Drôle d'oiseau que ce Serge. Un grand sec au sourire placide. Au regard triste, mais pas malheureux. Au timbre apaisant, mais monocorde. À la démarche lente, mais aux mouvements savamment calculés. Bref, le symbole de la parfaite maîtrise de soi ou de la suprême nonchalance.

Sur scène, une table de ping-pong est couverte d'objets divers, dont une voiture et un hélicoptère téléguidables, des lassos fluorescents, etc. Dès le départ, Serge nous renseigne sur ses spectacles d'une minute qu'il présente tous les dimanches «à 18h» dans son appartement.
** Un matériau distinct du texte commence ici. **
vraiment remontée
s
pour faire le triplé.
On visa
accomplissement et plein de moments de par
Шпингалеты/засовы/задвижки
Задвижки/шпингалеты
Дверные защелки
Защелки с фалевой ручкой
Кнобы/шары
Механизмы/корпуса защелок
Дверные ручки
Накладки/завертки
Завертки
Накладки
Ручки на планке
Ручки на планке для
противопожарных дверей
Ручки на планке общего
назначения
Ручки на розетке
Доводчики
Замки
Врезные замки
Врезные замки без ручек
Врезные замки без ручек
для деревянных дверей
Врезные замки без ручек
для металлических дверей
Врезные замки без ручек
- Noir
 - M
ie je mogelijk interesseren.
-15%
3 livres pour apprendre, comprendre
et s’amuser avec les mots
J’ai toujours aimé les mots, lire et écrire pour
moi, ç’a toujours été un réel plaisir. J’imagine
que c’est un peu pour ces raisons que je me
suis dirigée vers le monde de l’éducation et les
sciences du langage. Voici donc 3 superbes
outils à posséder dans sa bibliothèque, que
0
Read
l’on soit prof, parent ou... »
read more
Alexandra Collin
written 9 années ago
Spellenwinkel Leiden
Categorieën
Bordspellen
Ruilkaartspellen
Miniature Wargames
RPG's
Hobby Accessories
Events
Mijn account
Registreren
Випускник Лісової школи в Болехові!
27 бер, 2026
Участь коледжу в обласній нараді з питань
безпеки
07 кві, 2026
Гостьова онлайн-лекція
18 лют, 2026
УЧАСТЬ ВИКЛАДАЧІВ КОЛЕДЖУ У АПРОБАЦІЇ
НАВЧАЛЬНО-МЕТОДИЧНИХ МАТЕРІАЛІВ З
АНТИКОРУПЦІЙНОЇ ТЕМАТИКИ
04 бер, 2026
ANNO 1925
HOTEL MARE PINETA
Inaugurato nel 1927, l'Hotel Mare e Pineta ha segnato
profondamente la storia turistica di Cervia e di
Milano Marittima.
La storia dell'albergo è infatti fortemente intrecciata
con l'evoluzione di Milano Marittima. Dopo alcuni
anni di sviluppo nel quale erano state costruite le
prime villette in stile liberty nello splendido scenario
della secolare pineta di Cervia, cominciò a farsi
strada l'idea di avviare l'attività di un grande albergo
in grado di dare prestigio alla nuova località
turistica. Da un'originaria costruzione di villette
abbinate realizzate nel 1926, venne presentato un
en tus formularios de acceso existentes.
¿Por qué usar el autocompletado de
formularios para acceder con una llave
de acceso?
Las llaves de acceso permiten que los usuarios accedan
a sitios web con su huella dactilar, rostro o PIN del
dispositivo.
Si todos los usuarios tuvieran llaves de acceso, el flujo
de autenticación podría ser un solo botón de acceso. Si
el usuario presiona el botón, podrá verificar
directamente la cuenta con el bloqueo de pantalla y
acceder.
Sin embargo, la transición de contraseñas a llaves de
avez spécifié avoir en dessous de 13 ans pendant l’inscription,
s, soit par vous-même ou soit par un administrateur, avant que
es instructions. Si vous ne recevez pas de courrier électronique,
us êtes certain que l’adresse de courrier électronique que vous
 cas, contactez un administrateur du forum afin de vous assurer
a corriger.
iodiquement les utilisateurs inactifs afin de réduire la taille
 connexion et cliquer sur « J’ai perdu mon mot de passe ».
Le Français Philippe Quesne, qui a créé et mis en scène ce spectacle à la fois étrange et ludique, parvient à nous imposer le rythme alangui de Serge. Nous fait entrer dans sa vie, son imaginaire; nous fait ressentir aussi sa solitude, ces longs moments de silence qui ponctuent son quotidien. On en oublie tous nos soucis!

Ses rencontres hebdomadaires sont de curieux rituels où il accueille un invité et lui présente son spectacle. «Effet roulant sur une musique de Handel». «Effet lumineux sur la musique de Wagner», etc. Chaque fois, c'est l'occasion pour notre Serge de partager ses lubies dérisoires et son penchant pour les effets spéciaux.

Parmi les invités, des acteurs amateurs locaux côtoient les membres du collectif Vivarium. Excellente idée. Ces braves figurants n'ont eu droit qu'à une toute petite répétition avant la première de jeudi. Mais on aurait quand même aimé les voir improviser un peu plus avec Serge. Ils m'ont semblé bien sages.

La mise en scène révèle habilement toutes les petites habitudes et les manies de Serge, qu'on devine célibataire. À l'arrière-scène, des portes coulissantes de jardin mènent à un chemin, par où vont et viennent ses «amis». Cet espace de jeu, très intéressant, est une belle fenêtre sur le monde extérieur.

On finit quand même par se dire que ces invités qui s'émerveillent devant les petits numéros enfantins de Serge et qui participent à ces rendez-vous bizarres sont aussi timbrés que lui! Qu'ils souffrent, eux aussi, de solitude. Mais la démarche de Philippe Quesne en est une d'observation, pas de jugement.

Il faut le dire, le personnage de Serge est interprété avec beaucoup de naturel et de justesse par Gaëtan Vourc'h, pour qui cette pièce a été créée. Son jeu non verbal réaliste nous donne à croire à cette vie aussi créative que pathétique où notre homme multiplie les actions futiles.

Au point où on se demande bien ce qu'il fait comme travail du lundi au vendredi... Véritable antihéros, qui m'a semblé avoir certaines affinités avec le dessinateur Harvey Pekar, sujet du film American Splendor, Serge nous convainc que le bonheur est là où l'on veut qu'il soit.

L'effet de Serge, de la compagnie Vivarium. Au Conservatoire d'art dramatique de Montréal samedi soir et dimanche soir.